Saved entries:
"""

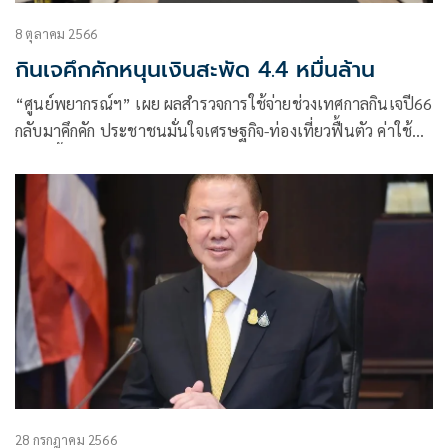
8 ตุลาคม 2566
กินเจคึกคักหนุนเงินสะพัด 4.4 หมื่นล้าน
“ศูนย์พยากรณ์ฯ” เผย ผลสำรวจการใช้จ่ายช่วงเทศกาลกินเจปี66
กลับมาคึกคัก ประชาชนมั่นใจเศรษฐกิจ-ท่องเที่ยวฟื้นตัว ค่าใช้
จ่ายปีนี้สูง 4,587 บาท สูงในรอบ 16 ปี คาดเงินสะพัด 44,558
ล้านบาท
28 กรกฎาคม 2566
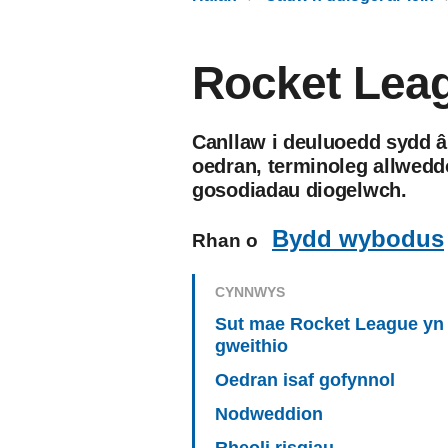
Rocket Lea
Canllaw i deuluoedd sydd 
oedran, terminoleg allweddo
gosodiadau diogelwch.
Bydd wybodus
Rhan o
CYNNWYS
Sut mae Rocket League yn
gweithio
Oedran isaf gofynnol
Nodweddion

"""

**Written task:** No picture belongs in the answer; the rest of the records must be repeated exactly.

**Answer space:**
8 ตุลาคม 2566
กินเจคึกคักหนุนเงินสะพัด 4.4 หมื่นล้าน
“ศูนย์พยากรณ์ฯ” เผย ผลสำรวจการใช้จ่ายช่วงเทศกาลกินเจปี66
กลับมาคึกคัก ประชาชนมั่นใจเศรษฐกิจ-ท่องเที่ยวฟื้นตัว ค่าใช้
จ่ายปีนี้สูง 4,587 บาท สูงในรอบ 16 ปี คาดเงินสะพัด 44,558
ล้านบาท
28 กรกฎาคม 2566
Rocket Lea
Canllaw i deuluoedd sydd 
oedran, terminoleg allweddo
gosodiadau diogelwch.
Bydd wybodus
Rhan o
CYNNWYS
Sut mae Rocket League yn
gweithio
Oedran isaf gofynnol
Nodweddion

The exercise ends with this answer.